Example 2: convolution with groups, with per-output-channel quantization
++++++++++++++++++++++++++++++++++++++++++++++++++++++++++++++++++++++++
This example is complementary to the previous example (which should ideally be the first one). Let's say we want to have an INT8 convolution with per-output channel scaling.
.. ref-code-block:: cpp
const float src_scale; // src_f32[:] = src_scale * src_s8[:]
const float dst_scale; // dst_f32[:] = dst_scale * dst_s8[:]
// the scaling factors for quantized weights (as declared above)
// An unique scale for each group and output-channel.
std::vector wei_scales(G * OC/G) = {...};
// Src, weights, and dst memory descriptors for convolution,
// with memory format tag == any to allow a convolution implementation
// to chose the appropriate memory format
:ref:`dnnl::memory::desc ` src_conv_s8_any_md(
{BATCH, IC, IH, IW}, // dims
:ref:`dnnl::memory::data_type::s8 `, // the data originally in s8
:ref:`dnnl::memory::format_tag::any ` // let convolution to choose
);
:ref:`dnnl::memory::desc ` wei_conv_s8_any_md(
{G, OC/G, IC/G, KH, KW}, // dims
:ref:`dnnl::memory::data_type::s8 `, // the data originally in s8
:ref:`dnnl::memory::format_tag::any ` // let convolution to choose
);
:ref:`dnnl::memory::desc ` dst_conv_s8_any_md(...); // ditto
// prepare the attributes for the convolution
:ref:`dnnl::primitive_attr ` attr;
const int mask = 0
| (1 << 1); // scale per OC dimension, which is the dim #1 on dst tensor:
// (BATCH, OC, OH, OW)
// 0 1 2 3
std::vector conv_output_scales(G * OC/G);
for (int g_oc = 0; G * OC/G; ++g_oc)
conv_output_scales[g_oc] = src_scale * wei_scales(g_oc) / dst_scale;
attr.set_output_scales(mask, conv_output_scales);
// create a convolution primitive descriptor with the scaling factors
:ref:`dnnl::convolution_forward::primitive_desc ` conv_pd(
engine,
:ref:`dnnl::prop_kind::forward_inference `,
:ref:`dnnl::algorithm::convolution_direct `,
src_conv_s8_any_md, // what's important is that
wei_conv_s8_any_md, // we specified that we want
dst_conv_s8_any_md, // computations in s8
strides, padding_l, padding_r,
attr // the attributes contain the output scaling
);
// ...
Interplay of output scales with post-ops
++++++++++++++++++++++++++++++++++++++++
In general, the :ref:`post-ops ` are independent from the output scales. The output scales are applied to the result first; then post-ops will take effect.

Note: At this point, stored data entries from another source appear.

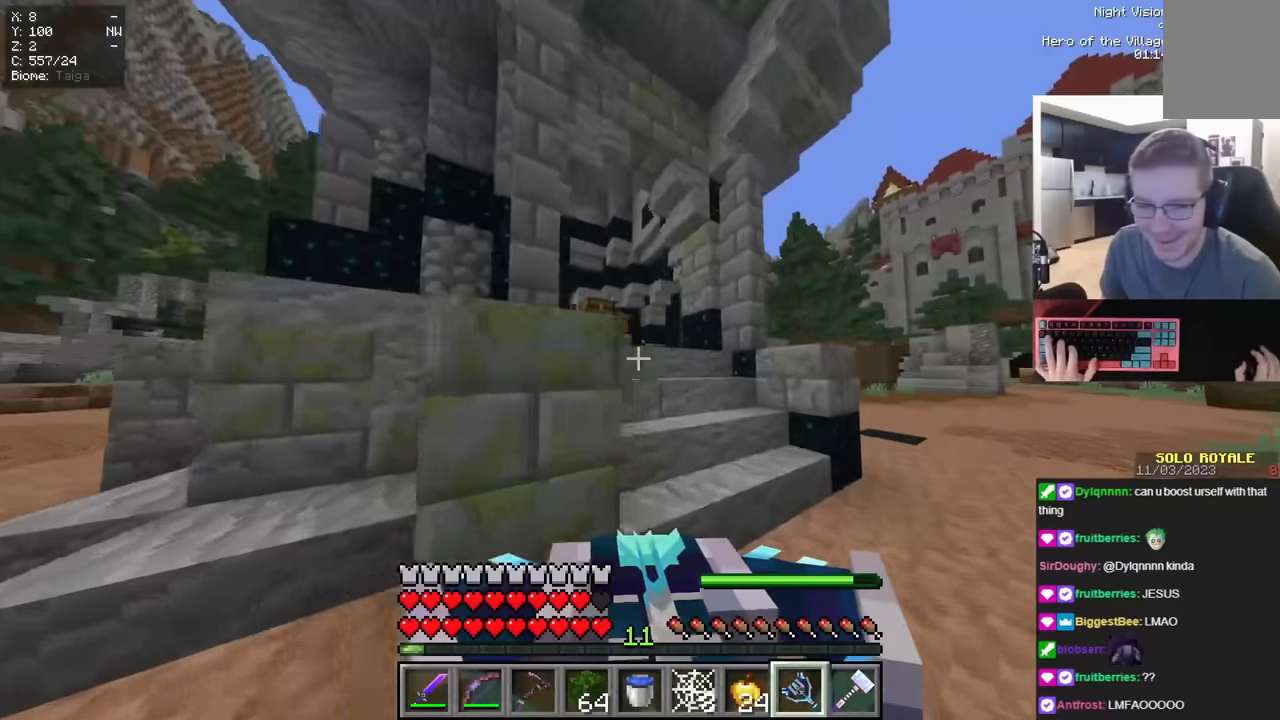
{"keys": ["space", "w"], "mouse": [], "events": [[217, "d", "up"], [417, "space", "down"]]}
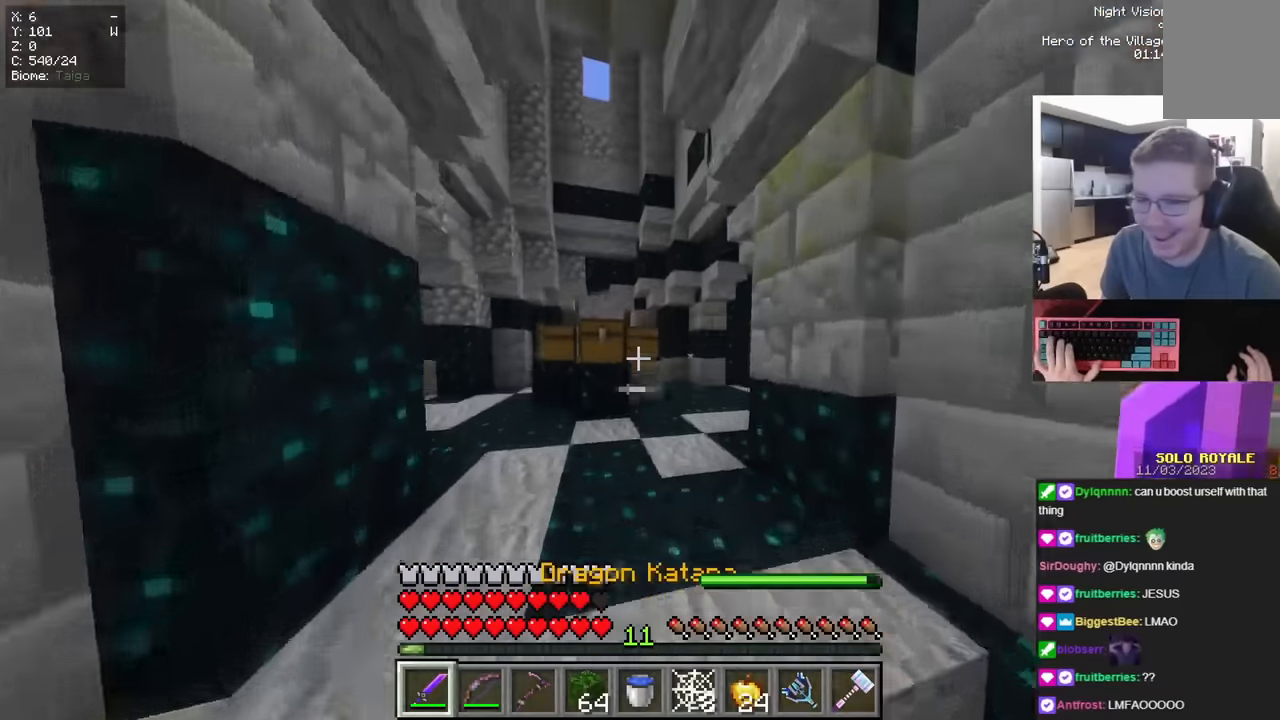
{"keys": [], "mouse": [], "events": [[16, "space", "up"], [66, "space", "down"], [183, "space", "up"], [383, "w", "up"]]}
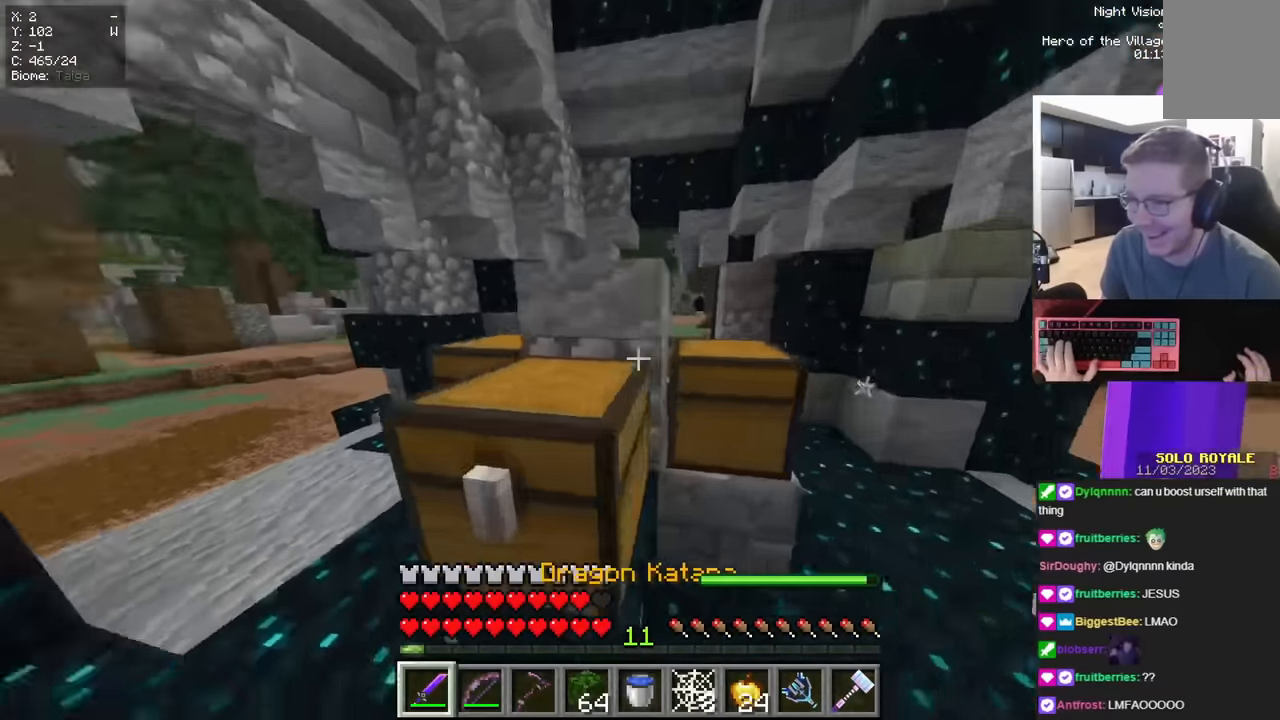
{"keys": [], "mouse": []}
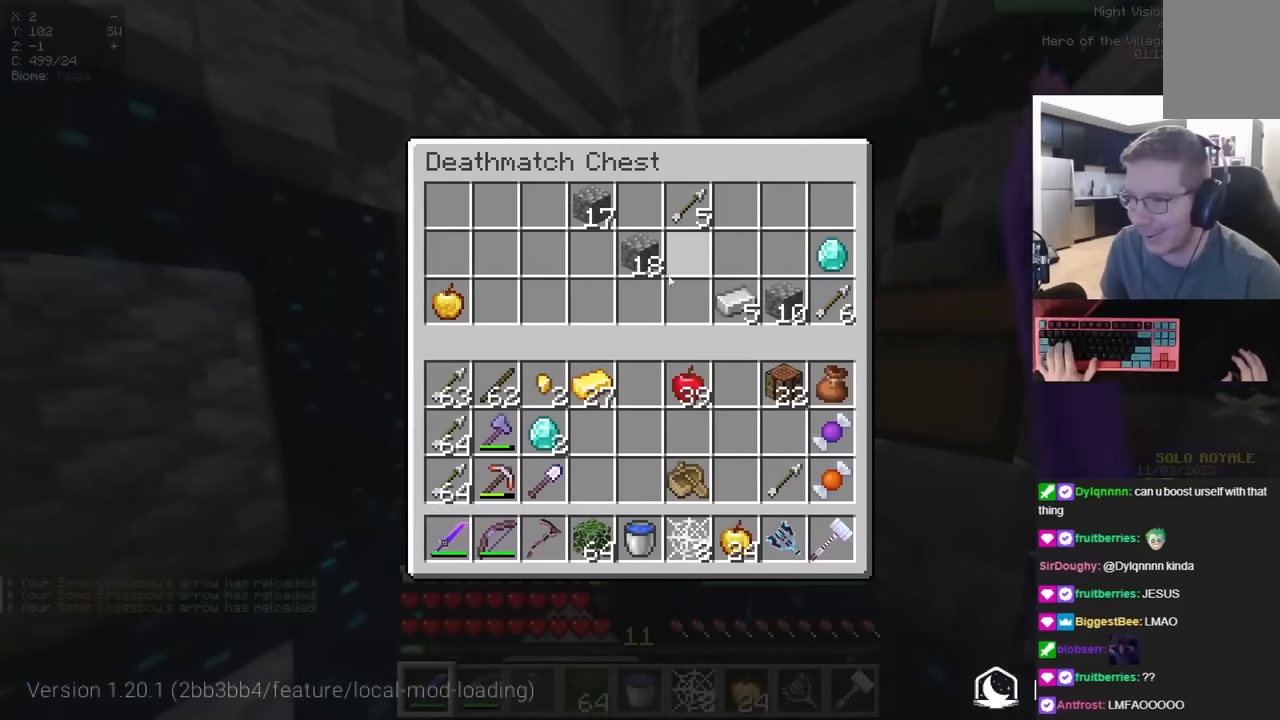
{"keys": [], "mouse": [], "events": []}
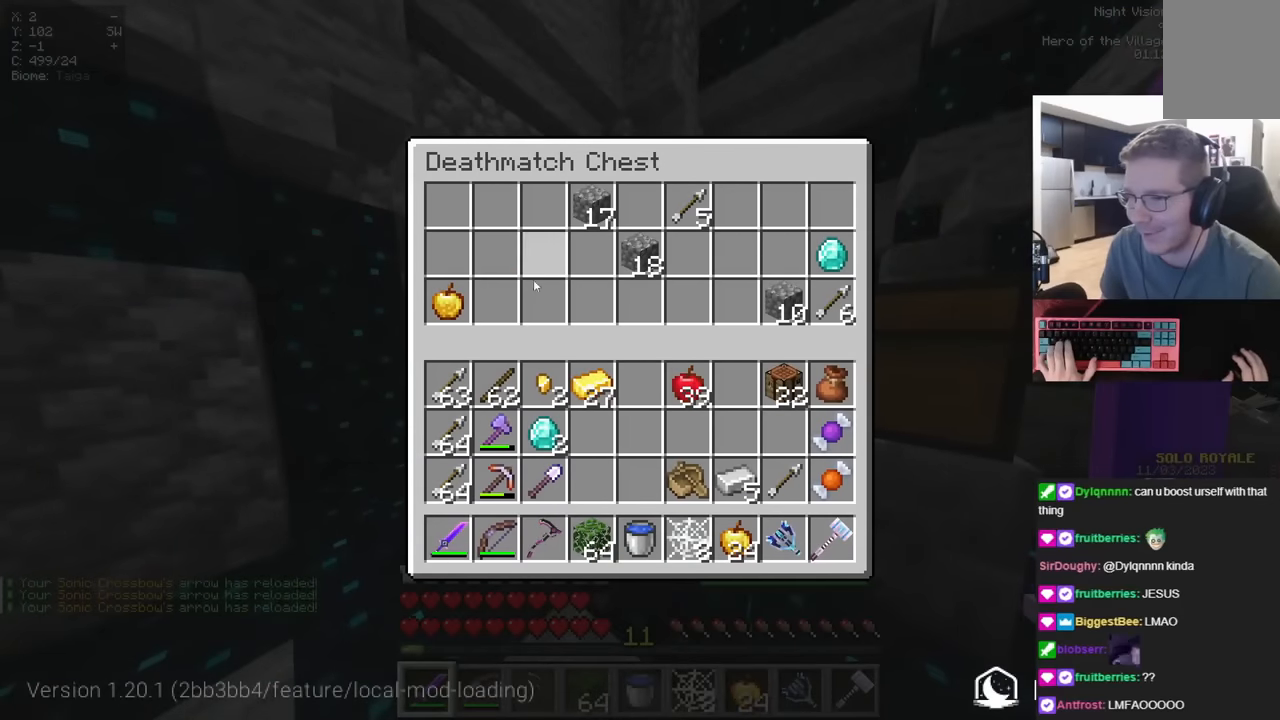
{"keys": [], "mouse": [], "events": []}
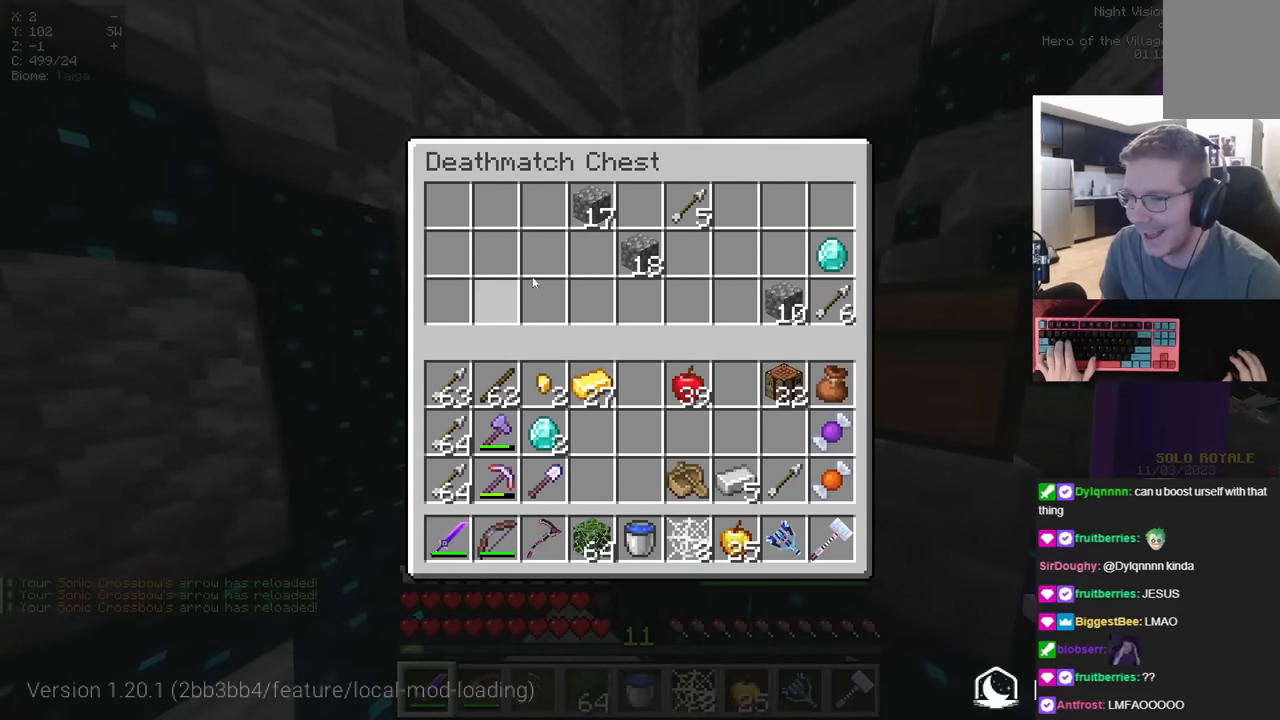
{"keys": [], "mouse": [], "events": []}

For details, refer to the :ref:`Tanh -> Sum -> ScaleShift ` example.
That has an implication on the scaling factors passed to the library, however. Consider the following example of a convolution with :math:`\tanh` post-op:
.. math::
\dst_{s8}[:] = \frac{1}{scale_{\dst}} \cdot \tanh( scale_{\src} \cdot scale_{\weights} \cdot conv_{s32}(\src_{s8}, wei_{s8}) )
As you can see:
* The convolution output scales are now :math:`conv\_output\_scale = scale_{\src} \cdot scale_{\weights}`, i.e. there is no division by :math:`scale_{\dst}`;
* And the post-ops scale for :math:`\tanh` is set to :math:`scale\_tanh\_post\_op = \frac{1}{scale_{\dst}}`.